Room 2108 Chemical and Nuclear Engineering Building
Patricia Lorenzana
301 405 1935
plorenza@umd.edu
Title: Cryogenics and Fluids at NASA-Goddard Space Flight Center
Abstract: Spacecraft thermal design presents unique thermal and fluid challenges caused by a variety of harsh spacecraft thermal environments. In addition, at cryogenic temperatures (i.e., less than 123 K (-150° C), and sometimes as low as 50 milliKelvin), more challenges arise, such as the increasing importance of mitigating thermal radiation, the effects of coefficient of thermal expansion mismatches between different materials, changes in the physics behavior of materials, and increasing thermodynamic difficulty of lifting heat up large temperature gradients. In this talk, Dr. Rueger will present a broad overview of spacecraft thermal environments; cryogenic design practices; components of interest for the Cryogenics and Fluids Branch (e.g., cryocoolers, adiabatic demagnetization refrigerators, heat switches, and superconducting leads); cryogenic considerations in some current NASA mission examples (e.g., the DragonFly mission to Titan and the X-ray Imaging and Spectroscopy Mission); and capabilities of the Cryogenics and Fluids Branch at NASA.
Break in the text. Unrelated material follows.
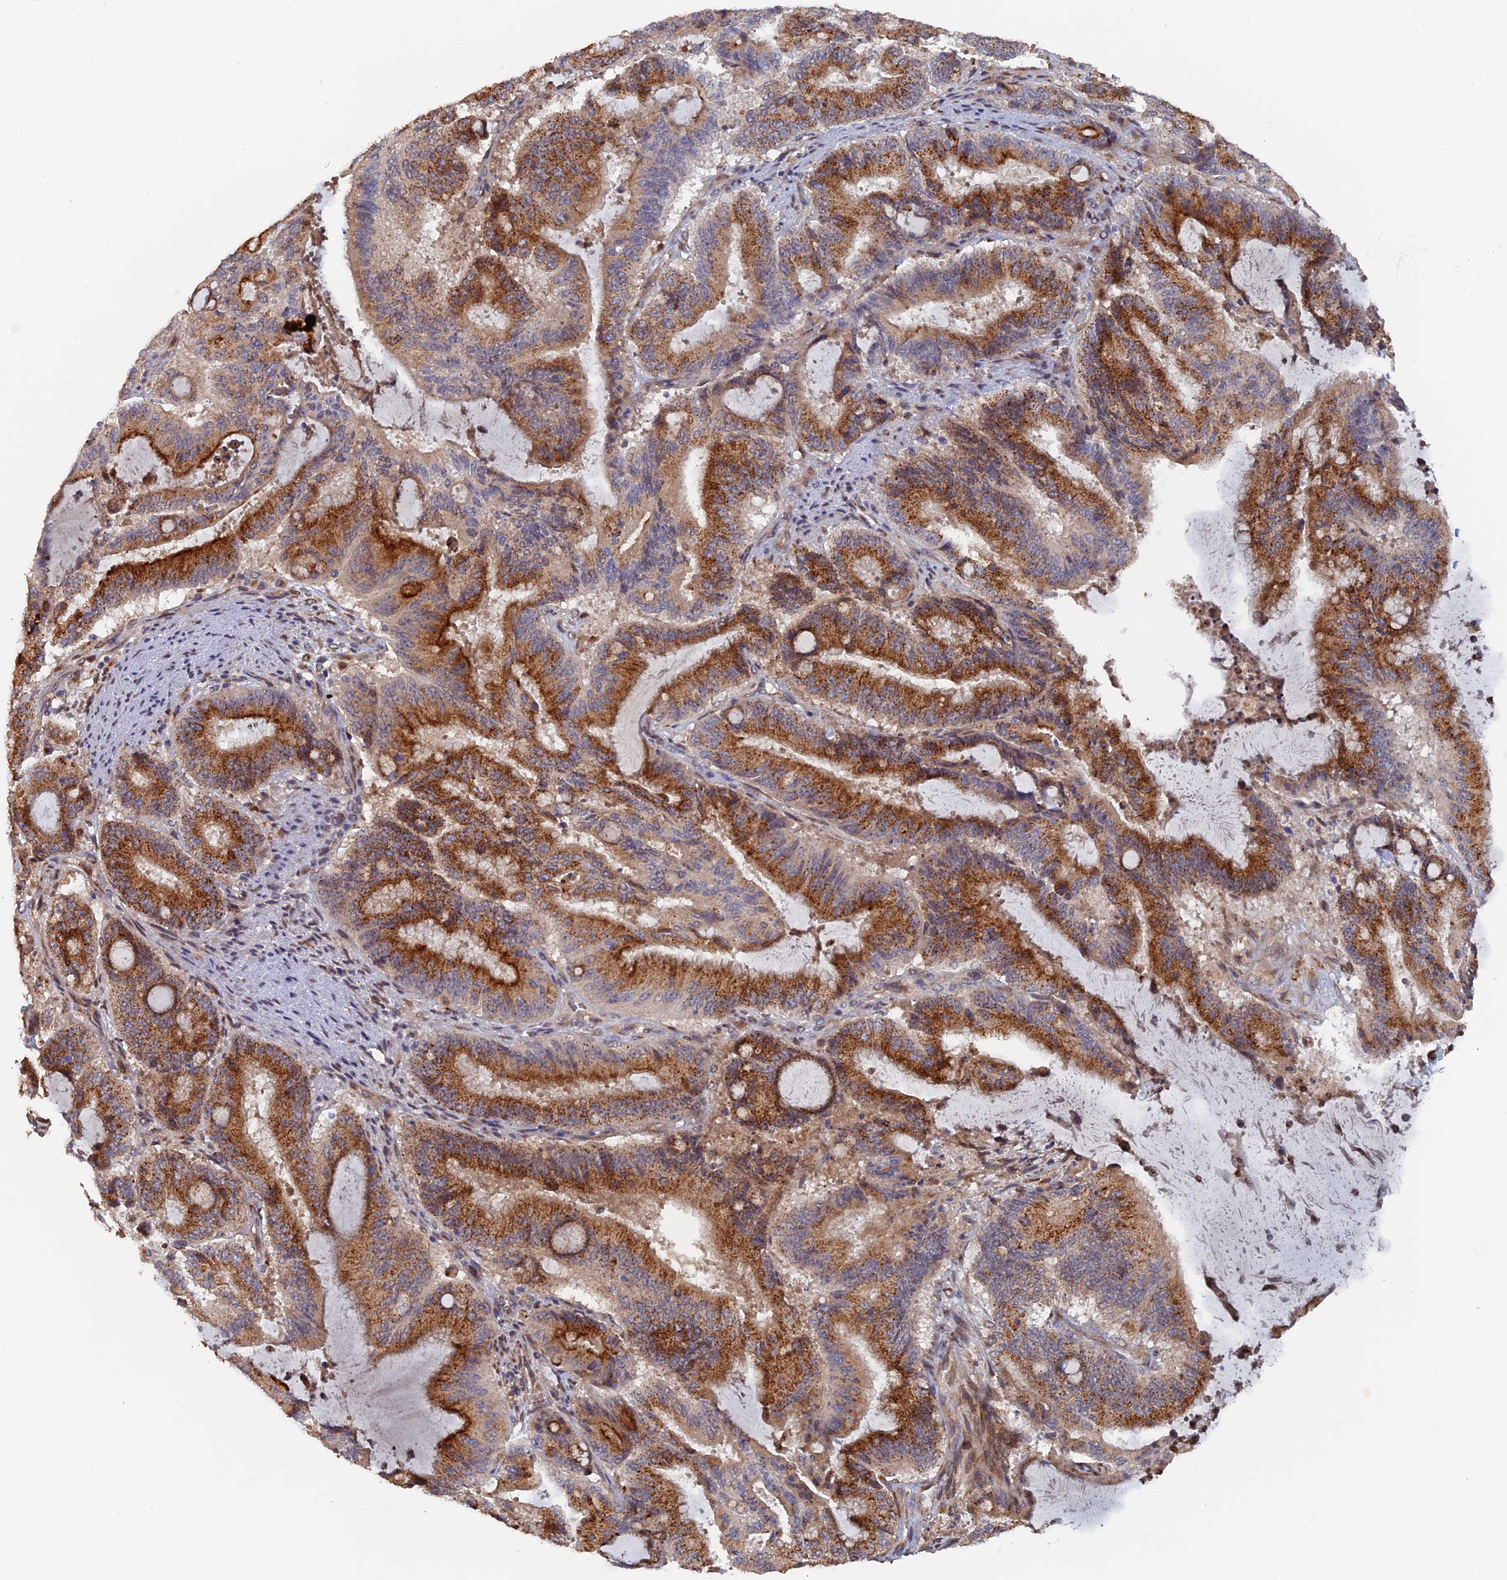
{"staining": {"intensity": "strong", "quantity": ">75%", "location": "cytoplasmic/membranous"}, "tissue": "liver cancer", "cell_type": "Tumor cells", "image_type": "cancer", "snomed": [{"axis": "morphology", "description": "Normal tissue, NOS"}, {"axis": "morphology", "description": "Cholangiocarcinoma"}, {"axis": "topography", "description": "Liver"}, {"axis": "topography", "description": "Peripheral nerve tissue"}], "caption": "Protein positivity by IHC shows strong cytoplasmic/membranous expression in about >75% of tumor cells in cholangiocarcinoma (liver). (brown staining indicates protein expression, while blue staining denotes nuclei).", "gene": "VPS37C", "patient": {"sex": "female", "age": 73}}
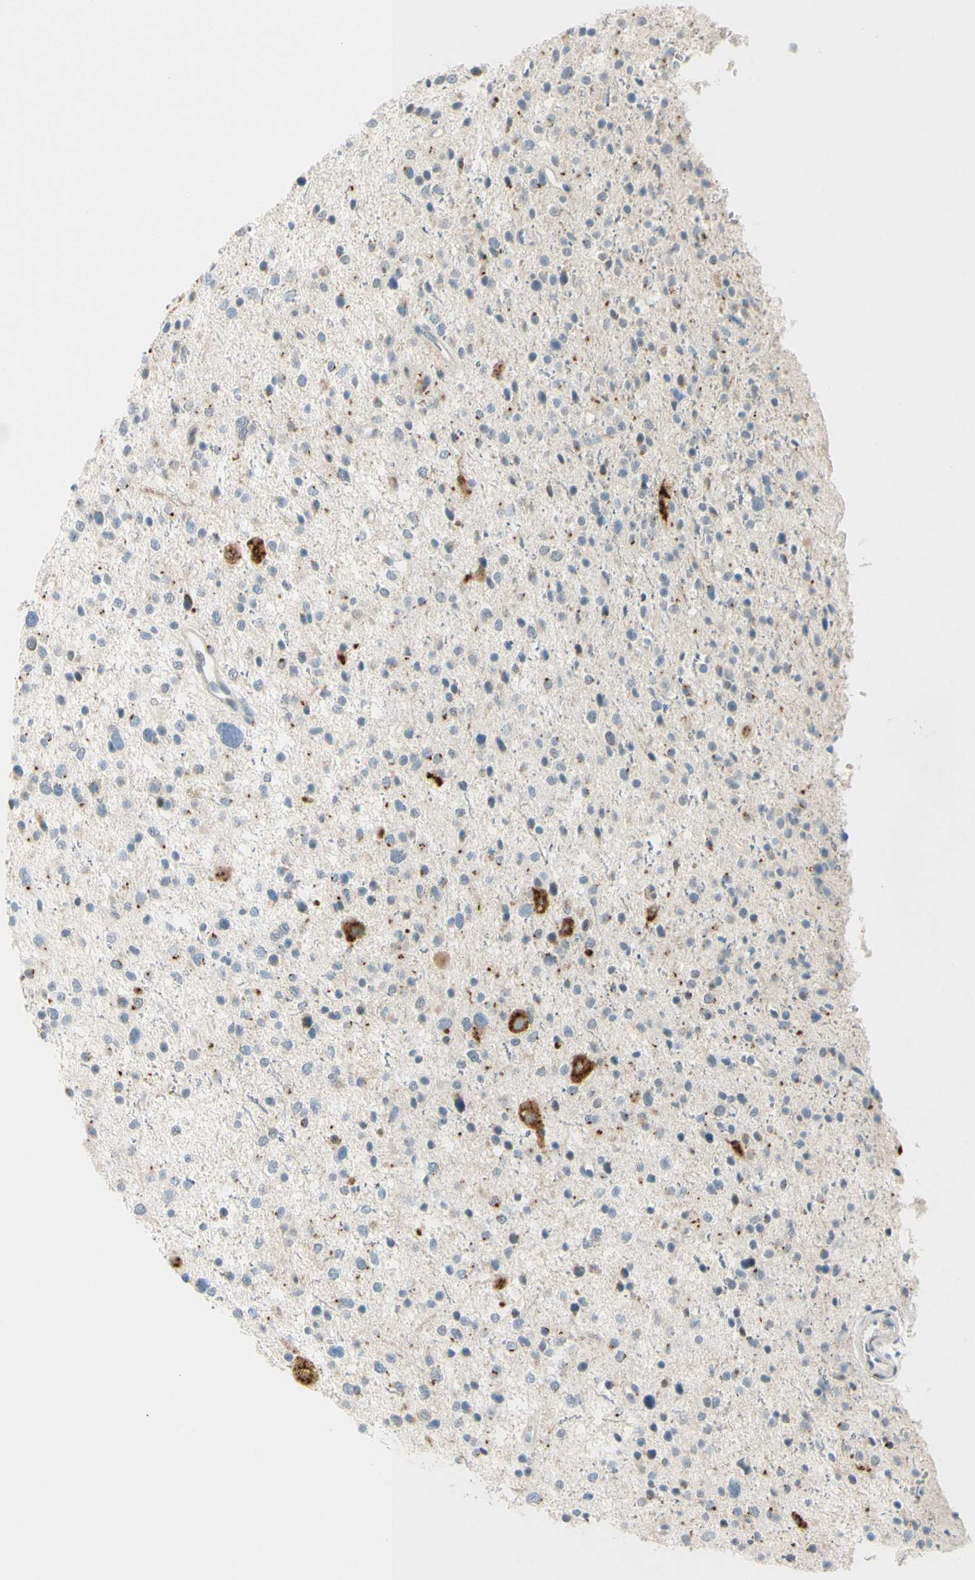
{"staining": {"intensity": "strong", "quantity": "<25%", "location": "cytoplasmic/membranous"}, "tissue": "glioma", "cell_type": "Tumor cells", "image_type": "cancer", "snomed": [{"axis": "morphology", "description": "Glioma, malignant, Low grade"}, {"axis": "topography", "description": "Brain"}], "caption": "DAB (3,3'-diaminobenzidine) immunohistochemical staining of human low-grade glioma (malignant) shows strong cytoplasmic/membranous protein staining in about <25% of tumor cells.", "gene": "B4GALNT1", "patient": {"sex": "female", "age": 37}}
Bio: Paul Rueger is an Associate Branch Head in the Cryogenics and Fluids Branch at NASA Goddard Space Flight Center in Greenbelt, MD. This Branch of NASA focuses on thermal and fluid design in spacecraft at temperatures below 123 K (-150° C). Prior to joining NASA, he worked in the Naval Nuclear Propulsion Program in Washington, DC from 2013 to 2022, where he was responsible for thermal and fluid aspects of the design of nuclear reactors that provide propulsion for submarines and aircraft carriers. He received his Ph.D. in 2013 and his B.S. in 2007 in Chemical Engineering at the University of Maryland in College Park, MD. His Ph.D. work was performed under the guidance of Dr. Richard V. Calabrese; this work involved high-shear emulsification and characterization of the resultant liquid-liquid drop size distributions as a function of energy dissipation density in batch and in-line rotor-stator mixers.